Tasks and exercises:
A. List the services that the Kambalda article says the town could lose within a few months.
B. Please carry the Kambalda article forward, starting after its last sentence.

Text section:
================

[Kambalda, Australia] Mining town faces loss of bank, doctor, petrol station as it fights for survival – by Jarrod Lucas (Australian Broadcasting Corporation – July 15, 2018)


What would happen if your town lost its bank, doctor’s surgery, and petrol station within the space of a few months? That is the prospect facing the residents of a West Australian mining town which boomed during the 1960s and 70s but is now facing a fight for survival.

Kambalda was built on the discovery of nickel in 1966 and Australia’s first nickel sulphide mine, known as the Silver Lake shaft.  Fly-in, fly-out was not allowed in the early days, but it has slowly crept into the community in recent years with the construction of a workers’ camp.

The decade since the global financial crisis struck has not been kind to Kambalda, with its population falling from 2,689 to 2,539 between the 2006 and 2016 Census polls.

================

[Camera intrinsics and pose data]
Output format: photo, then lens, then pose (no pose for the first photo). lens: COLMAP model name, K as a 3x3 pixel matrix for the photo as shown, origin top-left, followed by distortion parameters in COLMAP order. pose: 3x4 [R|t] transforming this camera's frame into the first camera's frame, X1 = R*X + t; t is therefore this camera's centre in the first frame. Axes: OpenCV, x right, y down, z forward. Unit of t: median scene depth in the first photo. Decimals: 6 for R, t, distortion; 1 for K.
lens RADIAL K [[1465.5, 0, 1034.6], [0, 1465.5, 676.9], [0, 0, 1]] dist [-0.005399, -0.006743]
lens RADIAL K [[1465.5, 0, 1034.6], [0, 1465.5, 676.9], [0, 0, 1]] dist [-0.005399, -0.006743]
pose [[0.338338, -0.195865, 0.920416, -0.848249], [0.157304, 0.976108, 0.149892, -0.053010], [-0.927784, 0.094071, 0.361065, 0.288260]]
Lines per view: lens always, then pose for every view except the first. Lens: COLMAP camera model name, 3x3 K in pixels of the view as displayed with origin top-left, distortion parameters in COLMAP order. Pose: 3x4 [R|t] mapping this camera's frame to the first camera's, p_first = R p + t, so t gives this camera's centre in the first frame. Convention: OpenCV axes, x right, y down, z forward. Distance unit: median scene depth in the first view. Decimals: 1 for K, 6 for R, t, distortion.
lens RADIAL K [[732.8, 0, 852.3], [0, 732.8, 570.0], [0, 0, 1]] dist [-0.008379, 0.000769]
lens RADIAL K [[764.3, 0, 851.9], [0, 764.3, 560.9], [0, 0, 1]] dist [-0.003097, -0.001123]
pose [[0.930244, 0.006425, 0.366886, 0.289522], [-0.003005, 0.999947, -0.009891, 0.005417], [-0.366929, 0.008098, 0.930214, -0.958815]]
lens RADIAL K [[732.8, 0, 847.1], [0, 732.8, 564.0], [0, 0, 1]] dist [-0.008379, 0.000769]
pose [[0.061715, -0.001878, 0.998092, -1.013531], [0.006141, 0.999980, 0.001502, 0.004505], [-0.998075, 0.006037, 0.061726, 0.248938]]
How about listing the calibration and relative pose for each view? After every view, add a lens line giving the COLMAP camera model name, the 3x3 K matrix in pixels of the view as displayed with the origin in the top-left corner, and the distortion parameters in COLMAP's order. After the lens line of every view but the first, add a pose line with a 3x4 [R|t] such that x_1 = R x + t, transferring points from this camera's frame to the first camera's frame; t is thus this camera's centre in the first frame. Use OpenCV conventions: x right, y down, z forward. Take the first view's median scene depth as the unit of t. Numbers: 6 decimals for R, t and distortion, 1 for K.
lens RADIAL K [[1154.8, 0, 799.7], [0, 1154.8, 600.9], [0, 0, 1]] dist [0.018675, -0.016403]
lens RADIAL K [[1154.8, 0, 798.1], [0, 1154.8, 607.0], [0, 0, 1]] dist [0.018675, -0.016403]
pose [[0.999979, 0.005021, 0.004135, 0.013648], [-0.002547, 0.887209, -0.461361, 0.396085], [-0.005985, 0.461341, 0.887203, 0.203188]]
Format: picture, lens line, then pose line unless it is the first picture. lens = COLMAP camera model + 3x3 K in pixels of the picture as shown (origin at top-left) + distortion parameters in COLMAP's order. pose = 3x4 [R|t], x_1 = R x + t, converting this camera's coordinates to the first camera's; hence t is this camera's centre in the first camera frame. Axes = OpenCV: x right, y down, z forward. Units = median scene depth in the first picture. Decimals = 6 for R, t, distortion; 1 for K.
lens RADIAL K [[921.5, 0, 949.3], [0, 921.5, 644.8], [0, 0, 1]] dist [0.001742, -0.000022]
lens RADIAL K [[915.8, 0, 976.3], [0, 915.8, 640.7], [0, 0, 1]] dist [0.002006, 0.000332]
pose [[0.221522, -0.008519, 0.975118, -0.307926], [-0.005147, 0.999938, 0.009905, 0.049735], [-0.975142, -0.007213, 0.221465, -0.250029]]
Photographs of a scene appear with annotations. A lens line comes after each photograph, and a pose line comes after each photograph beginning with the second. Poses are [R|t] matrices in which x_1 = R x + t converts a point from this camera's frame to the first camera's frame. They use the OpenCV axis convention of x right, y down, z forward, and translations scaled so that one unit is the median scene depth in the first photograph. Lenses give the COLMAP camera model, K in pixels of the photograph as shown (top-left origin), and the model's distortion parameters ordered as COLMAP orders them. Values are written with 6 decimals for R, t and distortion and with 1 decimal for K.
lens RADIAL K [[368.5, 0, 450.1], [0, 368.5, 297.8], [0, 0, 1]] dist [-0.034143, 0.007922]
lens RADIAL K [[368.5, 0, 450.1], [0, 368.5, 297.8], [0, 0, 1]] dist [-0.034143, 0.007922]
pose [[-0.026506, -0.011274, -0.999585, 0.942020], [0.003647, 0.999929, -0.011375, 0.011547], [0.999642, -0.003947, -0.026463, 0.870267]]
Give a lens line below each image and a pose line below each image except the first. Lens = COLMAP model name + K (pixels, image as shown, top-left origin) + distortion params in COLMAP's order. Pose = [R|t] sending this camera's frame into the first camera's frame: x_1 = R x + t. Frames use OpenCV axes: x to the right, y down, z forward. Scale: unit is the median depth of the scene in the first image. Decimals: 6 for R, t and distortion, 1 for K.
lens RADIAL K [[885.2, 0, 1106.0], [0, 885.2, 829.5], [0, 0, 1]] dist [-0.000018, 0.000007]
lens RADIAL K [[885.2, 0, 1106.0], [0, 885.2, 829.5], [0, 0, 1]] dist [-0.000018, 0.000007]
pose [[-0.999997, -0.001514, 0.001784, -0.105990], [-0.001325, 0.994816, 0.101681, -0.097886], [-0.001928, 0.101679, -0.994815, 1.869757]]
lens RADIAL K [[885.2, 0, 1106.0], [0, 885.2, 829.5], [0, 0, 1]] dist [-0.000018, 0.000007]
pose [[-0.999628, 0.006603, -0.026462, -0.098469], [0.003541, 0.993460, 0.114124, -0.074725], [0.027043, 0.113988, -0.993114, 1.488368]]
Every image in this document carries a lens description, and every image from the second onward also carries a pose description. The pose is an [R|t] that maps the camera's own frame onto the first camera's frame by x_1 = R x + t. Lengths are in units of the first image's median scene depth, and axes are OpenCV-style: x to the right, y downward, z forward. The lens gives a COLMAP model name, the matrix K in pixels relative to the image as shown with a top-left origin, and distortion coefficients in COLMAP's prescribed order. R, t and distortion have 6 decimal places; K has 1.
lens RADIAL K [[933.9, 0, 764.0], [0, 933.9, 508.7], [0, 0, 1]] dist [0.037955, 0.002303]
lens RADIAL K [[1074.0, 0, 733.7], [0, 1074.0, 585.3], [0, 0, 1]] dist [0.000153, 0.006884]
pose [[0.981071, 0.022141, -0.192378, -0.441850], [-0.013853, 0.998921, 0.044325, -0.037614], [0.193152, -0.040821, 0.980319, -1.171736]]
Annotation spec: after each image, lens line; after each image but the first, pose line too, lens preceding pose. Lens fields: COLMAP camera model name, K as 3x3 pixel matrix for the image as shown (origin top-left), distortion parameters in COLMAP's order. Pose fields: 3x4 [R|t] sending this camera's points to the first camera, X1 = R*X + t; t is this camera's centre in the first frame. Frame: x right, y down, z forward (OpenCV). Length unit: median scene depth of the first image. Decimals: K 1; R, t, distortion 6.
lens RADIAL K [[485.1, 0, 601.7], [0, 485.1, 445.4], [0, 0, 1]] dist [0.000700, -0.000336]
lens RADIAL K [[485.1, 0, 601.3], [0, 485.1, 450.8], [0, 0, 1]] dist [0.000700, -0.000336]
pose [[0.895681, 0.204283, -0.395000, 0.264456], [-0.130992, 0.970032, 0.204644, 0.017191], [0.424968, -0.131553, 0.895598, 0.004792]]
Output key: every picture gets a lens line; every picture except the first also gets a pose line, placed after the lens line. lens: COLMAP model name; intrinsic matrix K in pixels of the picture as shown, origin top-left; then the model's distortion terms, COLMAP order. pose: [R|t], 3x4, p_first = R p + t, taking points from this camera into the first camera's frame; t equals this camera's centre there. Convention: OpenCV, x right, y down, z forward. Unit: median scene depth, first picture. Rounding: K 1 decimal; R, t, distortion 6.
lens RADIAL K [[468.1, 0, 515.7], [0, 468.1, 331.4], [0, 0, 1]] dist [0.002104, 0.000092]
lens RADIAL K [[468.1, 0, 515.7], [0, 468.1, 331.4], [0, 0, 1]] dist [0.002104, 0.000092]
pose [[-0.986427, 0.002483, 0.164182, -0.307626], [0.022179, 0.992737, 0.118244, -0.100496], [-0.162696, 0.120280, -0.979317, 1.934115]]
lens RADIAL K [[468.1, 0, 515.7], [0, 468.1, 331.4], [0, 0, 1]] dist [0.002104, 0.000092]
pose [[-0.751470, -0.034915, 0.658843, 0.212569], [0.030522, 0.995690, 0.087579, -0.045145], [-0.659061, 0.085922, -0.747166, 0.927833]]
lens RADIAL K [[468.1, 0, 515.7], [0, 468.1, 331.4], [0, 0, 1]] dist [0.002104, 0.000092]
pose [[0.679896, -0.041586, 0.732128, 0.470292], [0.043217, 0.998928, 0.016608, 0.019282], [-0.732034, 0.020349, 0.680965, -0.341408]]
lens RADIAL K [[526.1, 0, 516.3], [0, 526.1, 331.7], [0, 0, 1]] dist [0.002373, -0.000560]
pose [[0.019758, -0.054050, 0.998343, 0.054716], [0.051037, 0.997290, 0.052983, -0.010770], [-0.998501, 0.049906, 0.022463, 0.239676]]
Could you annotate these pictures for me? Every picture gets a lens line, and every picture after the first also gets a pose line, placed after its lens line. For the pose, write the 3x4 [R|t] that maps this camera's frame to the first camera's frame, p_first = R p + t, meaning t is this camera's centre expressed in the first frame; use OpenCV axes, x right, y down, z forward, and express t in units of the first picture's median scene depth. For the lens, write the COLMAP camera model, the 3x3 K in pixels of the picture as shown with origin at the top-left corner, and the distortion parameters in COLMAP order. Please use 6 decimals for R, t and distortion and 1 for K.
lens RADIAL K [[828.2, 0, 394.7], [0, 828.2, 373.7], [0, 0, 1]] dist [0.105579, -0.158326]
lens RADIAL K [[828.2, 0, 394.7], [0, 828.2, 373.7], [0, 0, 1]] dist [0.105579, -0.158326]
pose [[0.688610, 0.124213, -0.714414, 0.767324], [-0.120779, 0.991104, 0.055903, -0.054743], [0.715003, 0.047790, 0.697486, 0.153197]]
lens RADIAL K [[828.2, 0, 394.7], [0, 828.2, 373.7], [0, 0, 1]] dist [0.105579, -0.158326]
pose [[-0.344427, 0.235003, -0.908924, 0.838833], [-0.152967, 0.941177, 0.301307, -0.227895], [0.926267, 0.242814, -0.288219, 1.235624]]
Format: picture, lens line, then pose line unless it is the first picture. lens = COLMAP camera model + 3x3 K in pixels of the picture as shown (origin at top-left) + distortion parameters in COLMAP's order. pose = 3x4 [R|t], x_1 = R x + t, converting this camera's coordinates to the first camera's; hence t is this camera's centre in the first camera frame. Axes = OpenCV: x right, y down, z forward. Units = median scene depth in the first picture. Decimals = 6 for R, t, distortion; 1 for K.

================

Answers to the problems:
A. bank, doctor's surgery, petrol station

B.
Town hit by closure of four nickel mines

Low prices for the stainless-steel ingredient have seen Kambalda’s four biggest nickel mines close in the past three years, the most recent being the historic Long mine just last month.

Long had operated since the 1970s and the closure saw 62 workers made redundant, although the current skills shortage facing the mining industry meant they walked straight into new jobs. The mine has special significance for father-and-son duo Graham and Wayne Lester who both completed electrical apprenticeships at Long.